In sperimentazione una cura innovativa sull’Alzheimer: l’anticorpo A13 sarebbe efficace sulla neurogenesi. Per ora sperimentato sugli animali, si procede con gli studi della molecola
Un anticorpo, chiamato A13, sarebbe capace di “ringiovanire” il cervello e quindi di bloccare l’Alzheimer nel suo esordio. La molecola, individuata dai ricercatori della Fondazione European Brain Research Institute (Ebri ) “Rita Levi-Montalcini”, potrebbe dare un nuovo importante input per le cure.
La ricerca effettuata presso la Fondazione Ebri, in collaborazione con il Cnr, la Scuola Normale Superiore e il Dipartimento di Biologia dell’Università di Roma Tre, diretta da Antonino Cattaneo, Giovanni Meli e Raffaella Scardigli, è stata testata fino ad oggi con successo solo sui topi.
“Per i test sull’uomo – riferiscono i ricercatori Meli e Scardigli che hanno pubblicato i risultati della ricerca sulla rivista Cell Death and Differentiation – ci vorrà ancora qualche anno e bisognerà prima valutare gli esiti delle fasi pre-cliniche di sperimentazione, ma la scoperta è molto importante e apre a nuove possibilità di diagnosi e cura di questa malattia”.
In particolare, i ricercatori hanno indagato sul fatto che la nascita di nuovi neuroni nel cervello adulto si riduca in fase iniziale dell’Alzheimer. Ciò sarebbe dovuto dall’accumulo nelle cellule staminali del cervello di sostanze nocive chiamate A-beta oligomeri.
La scoperta del team è stata quella di neutralizzare gli A-beta oligomeri nel cervello di topi affetti da Alzheimer, immettendo l’anticorpo A13 all’interno delle cellule staminali del cervello. Ciò ha consentito la nascita di nuovi neuroni, in un processo di ringiovanimento del cervello.
“I problema di oggi – chiariscono i ricercatori – è che per l’Alzheimer non ci sono terapie risolutive e si interviene troppo tardi, quando cioè i neuroni sono già devastati: abbiamo invece dimostrato, su modelli animali, che introducendo questi anticorpi innovativi nelle cellule staminali del cervello, si elimina la proteina tossica che causa la malattia.

◆ ◆ ◆ ◆ ◆

### Consegna
In base al brano sull'anticorpo A13, rispondi alle domande seguenti.
(a) Su quali animali è stata testata finora con successo la ricerca?
(b) Su quale rivista Meli e Scardigli hanno pubblicato i risultati?
(c) Come si chiamano le sostanze nocive che si accumulano nelle cellule staminali del cervello?

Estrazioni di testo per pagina
◆ ◆ ◆ ◆ ◆

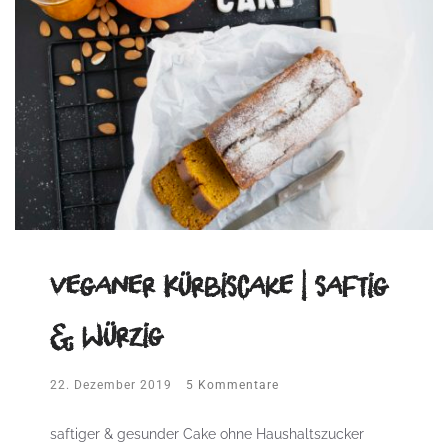
veganer Kürbiscake | saftig
& würzig
22. Dezember 2019
5 Kommentare
saftiger & gesunder Cake ohne Haushaltszucker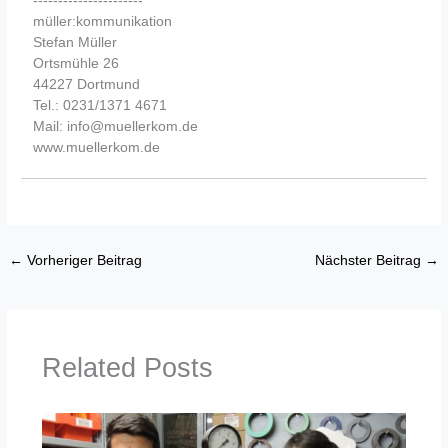
----------------------
müller:kommunikation
Stefan Müller
Ortsmühle 26
44227 Dortmund
Tel.: 0231/1371 4671
Mail: info@muellerkom.de
www.muellerkom.de
←
Vorheriger Beitrag
Nächster Beitrag
→
Related Posts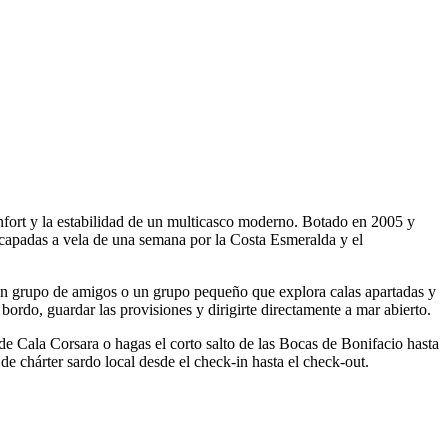
fort y la estabilidad de un multicasco moderno. Botado en 2005 y
escapadas a vela de una semana por la Costa Esmeralda y el
 un grupo de amigos o un grupo pequeño que explora calas apartadas y
bordo, guardar las provisiones y dirigirte directamente a mar abierto.
a de Cala Corsara o hagas el corto salto de las Bocas de Bonifacio hasta
de chárter sardo local desde el check-in hasta el check-out.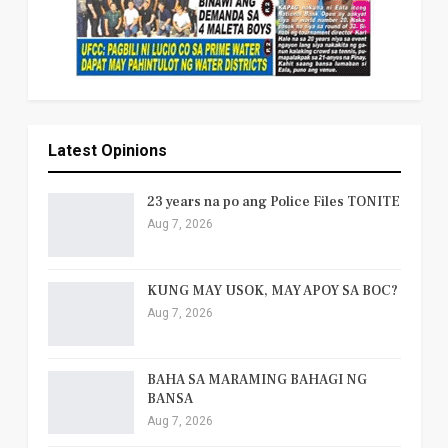
Latest Opinions
23 years na po ang Police Files TONITE
Aug 7, 2026
KUNG MAY USOK, MAY APOY SA BOC?
Aug 7, 2026
BAHA SA MARAMING BAHAGI NG
BANSA
Aug 7, 2026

◆ ◆ ◆ ◆ ◆

### Risposta
(a) Sui topi.
(b) Sulla rivista Cell Death and Differentiation.
(c) A-beta oligomeri.